Supreme Court Justice Antonin Scalia traveled to Princeton yesterday as part of his ongoing book tour. While there, he took some heat from a student about his comments comparing laws banning sodomy with those barring bestiality and murder. The justice responded by saying that such comparisons weren't necessary but they were "effective", the Associated Press reports:Scalia was asked by a gay student why he equates laws banning sodomy with those barring bestiality and murder.Scalia said he was not equating sodomy with murder, but drawing a parallel between the bans on both. Scalia's comments are particularly noteworthy, given they come only days after the high court announced that it would consider two cases challenging the constitutionality of bans on gay marriage.
"It's a form of argument that I thought you would have known, which is called the 'reduction to the absurd,'" Scalia told freshman Duncan Hosie of San Francisco during the question-and-answer period. "If we cannot have moral feelings against homosexuality, can we have it against murder? Can we have it against other things?"

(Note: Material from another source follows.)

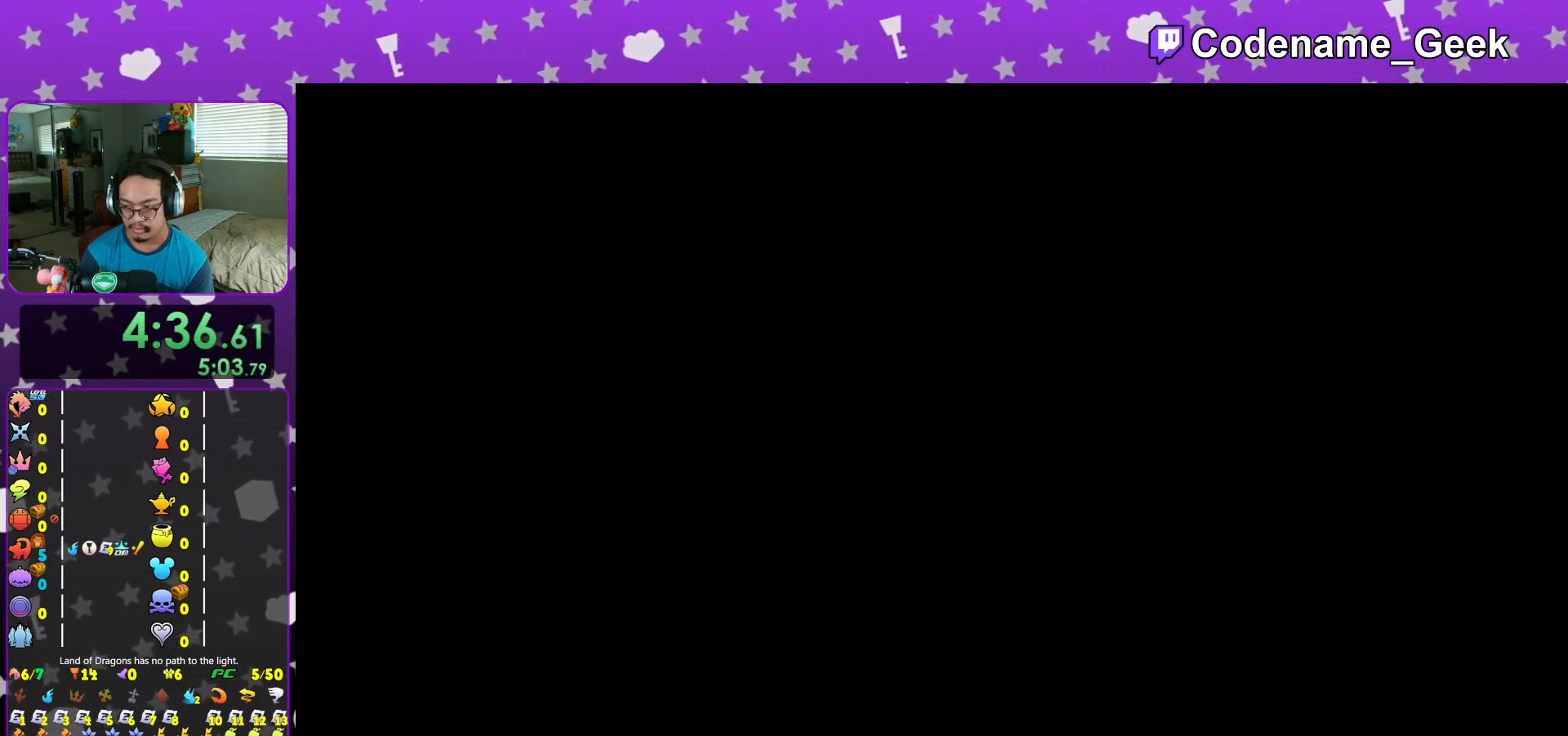
{"buttons": ["L1"], "left_stick": "up-right", "right_stick": "center", "events": [[50, "L1", "down"], [100, "L1", "up"], [267, "L1", "down"], [267, "left_stick", "up-right"], [334, "L1", "up"], [467, "L1", "down"]]}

During a similar appearance at a D.C. think tank back in October, Scalia spoke about how he considers himself to be a "textualist", meaning that he applies the words in the Constitution as he believes they would have been understood by those who wrote and adopted them. "The death penalty? Give me a break. It's easy. Abortion? Absolutely easy. Nobody ever thought the Constitution prevented restrictions on abortion," he said then. "Homosexual sodomy? Come on. For two hundred years, it was criminal in every state."
According to the AP report, Scalia's back-and-forth with the freshman drew a mixed reaction from the crowd, with some some applauding after the justice's remarks but a larger slice of the audience clapping in response to Hosie's original question pressing Scalia on his stance.
Elsewhere in Slate, Amanda Marcotte weighs in on Scalia's remarks. A snippet:Scalia's version of morality leaves a lot to be desired. We can probably come up with a better system than randomly picking a bunch of acts— same-sex relations, murder, giving coffee drinks funny names— and declaring these things immoral on the grounds that something has to be immoral. There's got to be a more rigorous way of wading through legal questions than just throwing darts against a wall, and when the darts hit the words "murder" and "sodomy", figuring hey, let's ban both.
Rico says he wonders how guys like this get appointed to the Court... (Okay, okay, it was a Republican president; no surprise there.)